Tindakan Diperlukan 1: Tuliskan ulang catatan di bawah ini secara persis, mulai dari baris pertama catatan sampai dengan baris yang memuat "56: (313, 379)".

*** Teks Bacaan

Kuasa hukum menilai tuduhan yang diarahkan secara personal berpotensi melanggar Pasal 310 KUHP tentang pencemaran nama baik.
Simalungun|Simantab – Polemik pengadaan seragam olahraga bagi siswa SD dan SMP di Kabupaten Simalungun kian memanas. Aksi yang diduga bermuatan kepentingan ini menyeret nama pengusaha lokal, memunculkan somasi, dan menimbulkan perdebatan mengenai batas antara kritik publik dan pencemaran nama baik.
Mahasiswa yang berunjuk rasa menuding adanya praktik korupsi dalam proyek tersebut. Mereka mendesak Kejaksaan Negeri (Kejari) Simalungun segera mengusut kasus ini. Namun, aksi itu berbuntut panjang setelah nama dengan inisial SB disebut dalam orasi massa. Tuduhan bahwa ia adalah salah satu vendor proyek membuat pihak keluarga dan kuasa hukumnya angkat bicara.
Kuasa Hukum Luruskan Tuduhan
Pengacara dari Kantor Advokat dan Konsultan Hukum Rendi Associates, Rendi Aditia, menegaskan bahwa kliennya sama sekali tidak terlibat dalam pengadaan seragam. Pihaknya bahkan telah melayangkan somasi kepada pimpinan aksi berinisial AN.
“Massa aksi kebablasan dan tidak menjaga harkat serta martabat orang lain. Klien kami tidak mengetahui pelaksanaan proyek pengadaan seragam olahraga SD dan SMP di Kabupaten Simalungun, apalagi bertindak sebagai vendor sebagaimana dituduhkan,” ujar Rendi, Selasa (16/9/2025).
Menurut Rendi, kliennya sudah berusaha meluruskan kesalahpahaman lewat komunikasi, termasuk melalui pesan WhatsApp. Namun, langkah itu justru dituding sebagai ancaman dan disebarkan ke media sosial.
“Melalui akun Facebook yang kami duga milik pimpinan aksi, muncul narasi seolah klien kami mengancam. Padahal, itu jelas upaya menjatuhkan harkat dan martabat klien kami di mata publik,” tambahnya.
Somasi dan Rencana Jalur Hukum
Kuasa hukum menilai tuduhan yang diarahkan secara personal berpotensi melanggar Pasal 310 KUHP tentang pencemaran nama baik. Mereka menyiapkan langkah hukum, mulai dari somasi hingga kemungkinan gugatan pidana.
“Kami masih memberi kesempatan agar pihak bersangkutan menyampaikan permintaan maaf. Bila somasi tidak diindahkan, kami siap menempuh jalur hukum lanjutan,” tegas Rendi.

******

Tindakan Diperlukan 2: Sajikan kembali secara persis bagian teks bacaan di atas, mulai dari "Mahasiswa yang berunjuk" sampai dengan "hukumnya angkat bicara.".

*** Cuplikan Data

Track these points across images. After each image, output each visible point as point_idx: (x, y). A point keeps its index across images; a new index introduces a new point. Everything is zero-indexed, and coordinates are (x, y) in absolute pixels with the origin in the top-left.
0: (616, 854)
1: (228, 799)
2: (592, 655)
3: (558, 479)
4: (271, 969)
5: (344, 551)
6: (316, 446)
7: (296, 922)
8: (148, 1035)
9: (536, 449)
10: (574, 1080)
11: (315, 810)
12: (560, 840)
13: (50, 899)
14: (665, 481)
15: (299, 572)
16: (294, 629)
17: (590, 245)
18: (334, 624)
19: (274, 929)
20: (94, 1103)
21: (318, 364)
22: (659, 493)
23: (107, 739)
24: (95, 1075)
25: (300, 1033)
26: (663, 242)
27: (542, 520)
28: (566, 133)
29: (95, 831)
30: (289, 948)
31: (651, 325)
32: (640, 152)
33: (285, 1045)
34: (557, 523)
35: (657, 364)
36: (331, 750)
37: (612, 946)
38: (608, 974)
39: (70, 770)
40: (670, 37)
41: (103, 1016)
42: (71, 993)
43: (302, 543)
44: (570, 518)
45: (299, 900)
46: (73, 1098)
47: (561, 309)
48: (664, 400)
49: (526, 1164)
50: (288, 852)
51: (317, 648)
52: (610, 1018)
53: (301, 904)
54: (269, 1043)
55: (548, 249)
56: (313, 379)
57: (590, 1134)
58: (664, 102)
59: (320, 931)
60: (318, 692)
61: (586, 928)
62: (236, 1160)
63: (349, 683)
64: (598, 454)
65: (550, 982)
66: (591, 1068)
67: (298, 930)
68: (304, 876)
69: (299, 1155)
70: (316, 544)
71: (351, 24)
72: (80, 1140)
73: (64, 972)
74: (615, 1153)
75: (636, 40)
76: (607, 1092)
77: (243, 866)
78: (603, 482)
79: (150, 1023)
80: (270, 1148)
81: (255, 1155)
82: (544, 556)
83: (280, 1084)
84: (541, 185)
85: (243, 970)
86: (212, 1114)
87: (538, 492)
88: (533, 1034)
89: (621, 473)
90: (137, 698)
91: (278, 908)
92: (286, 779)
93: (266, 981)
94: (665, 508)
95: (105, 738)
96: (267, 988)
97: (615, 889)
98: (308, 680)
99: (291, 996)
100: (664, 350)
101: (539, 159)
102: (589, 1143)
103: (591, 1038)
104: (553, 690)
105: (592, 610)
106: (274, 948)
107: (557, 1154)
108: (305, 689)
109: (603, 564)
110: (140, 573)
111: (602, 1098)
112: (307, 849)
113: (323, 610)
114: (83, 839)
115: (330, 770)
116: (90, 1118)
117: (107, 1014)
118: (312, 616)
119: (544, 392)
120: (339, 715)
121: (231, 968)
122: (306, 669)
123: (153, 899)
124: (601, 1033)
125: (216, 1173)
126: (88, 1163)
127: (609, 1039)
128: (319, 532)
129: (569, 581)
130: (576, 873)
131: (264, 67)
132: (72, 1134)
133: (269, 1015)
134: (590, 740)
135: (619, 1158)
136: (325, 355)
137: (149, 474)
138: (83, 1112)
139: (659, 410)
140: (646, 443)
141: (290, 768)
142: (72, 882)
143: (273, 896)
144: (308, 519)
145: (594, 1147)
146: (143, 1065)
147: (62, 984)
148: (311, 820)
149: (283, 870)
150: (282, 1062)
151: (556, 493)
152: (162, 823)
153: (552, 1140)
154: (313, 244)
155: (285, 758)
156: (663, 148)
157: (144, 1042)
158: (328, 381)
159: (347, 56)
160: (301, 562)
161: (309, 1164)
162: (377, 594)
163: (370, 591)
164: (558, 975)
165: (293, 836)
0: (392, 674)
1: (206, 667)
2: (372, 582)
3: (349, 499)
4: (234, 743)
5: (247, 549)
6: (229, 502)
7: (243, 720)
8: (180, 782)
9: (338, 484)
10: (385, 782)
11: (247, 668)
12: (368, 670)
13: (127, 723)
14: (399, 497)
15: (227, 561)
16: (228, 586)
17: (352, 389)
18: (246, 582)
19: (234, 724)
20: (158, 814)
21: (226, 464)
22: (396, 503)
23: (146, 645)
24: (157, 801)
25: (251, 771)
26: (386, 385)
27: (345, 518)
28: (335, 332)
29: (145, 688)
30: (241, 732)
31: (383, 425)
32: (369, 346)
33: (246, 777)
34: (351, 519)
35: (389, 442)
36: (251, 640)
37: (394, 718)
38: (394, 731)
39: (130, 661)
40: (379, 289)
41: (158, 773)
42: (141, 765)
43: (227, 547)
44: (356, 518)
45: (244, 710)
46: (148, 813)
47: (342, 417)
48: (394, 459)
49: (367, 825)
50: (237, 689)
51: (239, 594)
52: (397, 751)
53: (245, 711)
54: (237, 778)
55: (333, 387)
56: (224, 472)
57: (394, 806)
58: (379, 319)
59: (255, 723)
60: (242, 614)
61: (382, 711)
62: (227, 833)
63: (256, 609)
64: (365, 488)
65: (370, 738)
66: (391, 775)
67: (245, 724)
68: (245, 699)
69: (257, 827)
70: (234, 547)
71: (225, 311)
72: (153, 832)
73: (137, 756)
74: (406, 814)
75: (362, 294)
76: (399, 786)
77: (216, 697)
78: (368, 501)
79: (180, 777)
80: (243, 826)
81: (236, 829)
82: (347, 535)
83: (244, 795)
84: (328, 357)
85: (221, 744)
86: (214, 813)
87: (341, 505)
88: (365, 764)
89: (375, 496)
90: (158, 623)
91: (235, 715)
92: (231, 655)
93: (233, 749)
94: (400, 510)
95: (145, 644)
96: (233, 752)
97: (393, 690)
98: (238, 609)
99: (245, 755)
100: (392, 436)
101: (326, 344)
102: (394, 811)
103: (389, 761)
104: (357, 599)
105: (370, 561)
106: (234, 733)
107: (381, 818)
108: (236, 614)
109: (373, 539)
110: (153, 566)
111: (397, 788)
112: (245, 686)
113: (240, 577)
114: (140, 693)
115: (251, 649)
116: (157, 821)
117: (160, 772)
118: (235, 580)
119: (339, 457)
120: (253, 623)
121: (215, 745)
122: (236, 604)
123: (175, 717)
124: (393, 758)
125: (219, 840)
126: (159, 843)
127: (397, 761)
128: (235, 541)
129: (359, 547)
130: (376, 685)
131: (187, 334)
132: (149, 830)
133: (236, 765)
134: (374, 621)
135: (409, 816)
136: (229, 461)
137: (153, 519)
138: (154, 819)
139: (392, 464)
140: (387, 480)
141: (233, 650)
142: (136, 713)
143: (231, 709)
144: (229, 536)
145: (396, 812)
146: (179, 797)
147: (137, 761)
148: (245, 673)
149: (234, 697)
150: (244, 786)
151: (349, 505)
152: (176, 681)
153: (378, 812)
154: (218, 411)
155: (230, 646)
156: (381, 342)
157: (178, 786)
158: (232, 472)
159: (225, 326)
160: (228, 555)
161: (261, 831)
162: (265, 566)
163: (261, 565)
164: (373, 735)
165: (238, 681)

******

Jawaban 1:
Track these points across images. After each image, output each visible point as point_idx: (x, y). A point keeps its index across images; a new index introduces a new point. Everything is zero-indexed, and coordinates are (x, y) in absolute pixels with the origin in the top-left.
0: (616, 854)
1: (228, 799)
2: (592, 655)
3: (558, 479)
4: (271, 969)
5: (344, 551)
6: (316, 446)
7: (296, 922)
8: (148, 1035)
9: (536, 449)
10: (574, 1080)
11: (315, 810)
12: (560, 840)
13: (50, 899)
14: (665, 481)
15: (299, 572)
16: (294, 629)
17: (590, 245)
18: (334, 624)
19: (274, 929)
20: (94, 1103)
21: (318, 364)
22: (659, 493)
23: (107, 739)
24: (95, 1075)
25: (300, 1033)
26: (663, 242)
27: (542, 520)
28: (566, 133)
29: (95, 831)
30: (289, 948)
31: (651, 325)
32: (640, 152)
33: (285, 1045)
34: (557, 523)
35: (657, 364)
36: (331, 750)
37: (612, 946)
38: (608, 974)
39: (70, 770)
40: (670, 37)
41: (103, 1016)
42: (71, 993)
43: (302, 543)
44: (570, 518)
45: (299, 900)
46: (73, 1098)
47: (561, 309)
48: (664, 400)
49: (526, 1164)
50: (288, 852)
51: (317, 648)
52: (610, 1018)
53: (301, 904)
54: (269, 1043)
55: (548, 249)
56: (313, 379)

Jawaban 2:
Mahasiswa yang berunjuk rasa menuding adanya praktik korupsi dalam proyek tersebut. Mereka mendesak Kejaksaan Negeri (Kejari) Simalungun segera mengusut kasus ini. Namun, aksi itu berbuntut panjang setelah nama dengan inisial SB disebut dalam orasi massa. Tuduhan bahwa ia adalah salah satu vendor proyek membuat pihak keluarga dan kuasa hukumnya angkat bicara.